The challenge, of course, is working around legacy infrastructure, which may be too expensive to rip and replace. Bry Dillon, vice president, cloud, channels, and community for OSIsoft, calls for “purpose-built operational systems that can access the data” without “disrupting critical functions of systems which could be decades old.” He also recommends “systems that can normalize and contextualize the data to give as much color and depth to the data as possible. Some of this can be gathered from the source systems themselves, but many of these are quite old, and it is best to leverage the understanding by the people who operate them.” AI and machine learning technologies can also play a role, especially if they “are more suited for operational datasets so they can get a faster time to value.”

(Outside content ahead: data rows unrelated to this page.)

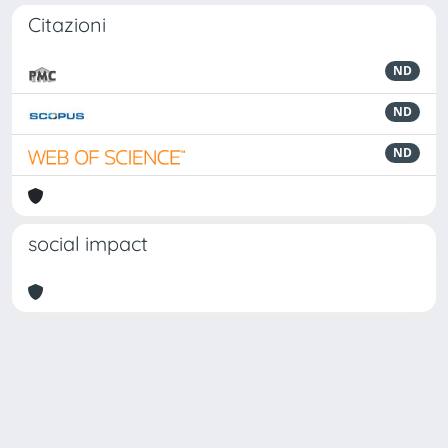
Citazioni
ND
ND
ND
social impact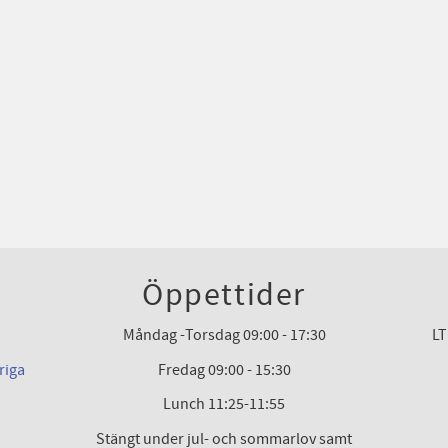
Öppettider
Måndag -Torsdag 09:00 - 17:30
LT
riga
Fredag 09:00 - 15:30
Lunch 11:25-11:55
Stängt under jul- och sommarlov samt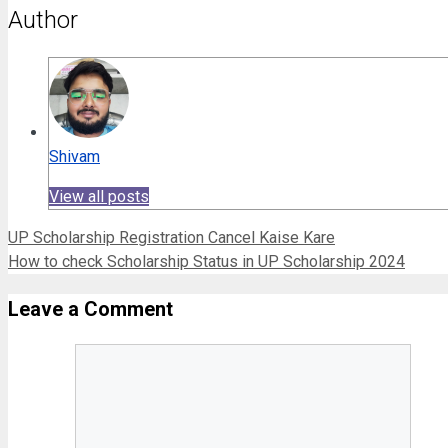
Author
Shivam
View all posts
UP Scholarship Registration Cancel Kaise Kare
How to check Scholarship Status in UP Scholarship 2024
Leave a Comment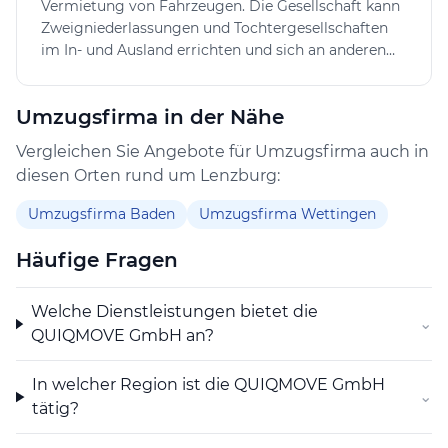
Vermietung von Fahrzeugen. Die Gesellschaft kann
zusätzliche Optionen für Kundinnen und Kunden
Zweigniederlassungen und Tochtergesellschaften
eröffnet. Die Kombination aus Umzugsdienstleistung,
im In- und Ausland errichten und sich an anderen
Reinigung und Transport macht QUIQMOVE GmbH zu
Unternehmen im In- und Ausland beteiligen sowie
einem Ansprechpartner, wenn Umzug Lenzburg
alle Geschäfte tätigen, die direkt oder indirekt mit
reibungslos gestaltet werden soll.
Umzugsfirma in der Nähe
ihrem Zweck in Zusammenhang stehen. Die
Gesellschaft kann im In- und Ausland
Vergleichen Sie Angebote für Umzugsfirma auch in
Grundeigentum erwerben, belasten, veräussern und
diesen Orten rund um Lenzburg:
verwalten. Sie kann auch Finanzierungen für eigene
oder fremde Rechnung vornehmen sowie Garantien
Umzugsfirma Baden
Umzugsfirma Wettingen
und Bürgschaften für Tochtergesellschaften und
Dritte eingehen.
Häufige Fragen
Welche Dienstleistungen bietet die
⌄
QUIQMOVE GmbH an?
In welcher Region ist die QUIQMOVE GmbH
⌄
tätig?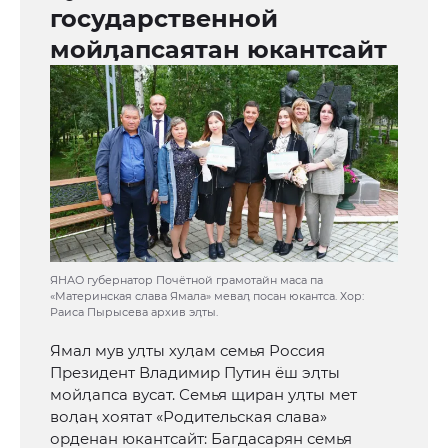
государственной
мойӆапсаятан юкантсайт
ЯНАО губернатор Почётной грамотайн маса па
«Материнская слава Ямала» меваӆ посан юкантса. Хор:
Раиса Пырысева архив эӆты.
Ямал мув уӆты хуӆам семья Россия
Президент Владимир Путин ёш эӆты
мойӆапса вусат. Семья щиран уӆты мет
воӆаӊ хоятат «Родительская слава»
орденан юкантсайт: Багдасарян семья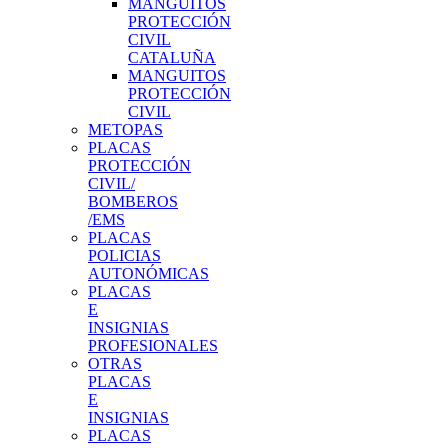
MANGUITOS
PROTECCIÓN
CIVIL
CATALUÑA
MANGUITOS
PROTECCIÓN
CIVIL
METOPAS
PLACAS
PROTECCIÓN
CIVIL/
BOMBEROS
/EMS
PLACAS
POLICIAS
AUTONÓMICAS
PLACAS
E
INSIGNIAS
PROFESIONALES
OTRAS
PLACAS
E
INSIGNIAS
PLACAS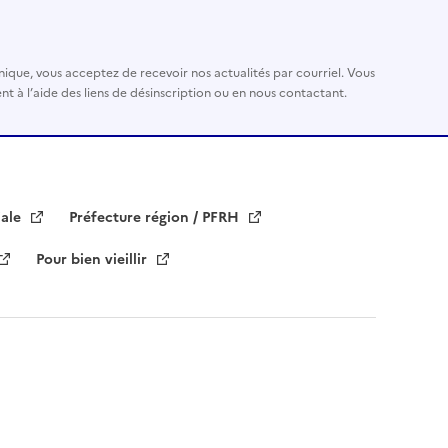
nique, vous acceptez de recevoir nos actualités par courriel. Vous
t à l’aide des liens de désinscription ou en nous contactant.
iale
Préfecture région / PFRH
Pour bien vieillir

Business data delivery can also be accelerated through self-serve data management platforms. “These platforms come in many forms—delivered on cloud or on-premises,” said Brian Sparks, product manager for data integrity at Vertex. “Some focus on simple user interfaces, while others focus on offering the most functionality. What they have in common is that they typically offer some form of ETL, some form of orchestration allowing users to set up data pipelines for repetitive data flows, and they have the ability to ensure the quality required for your business.”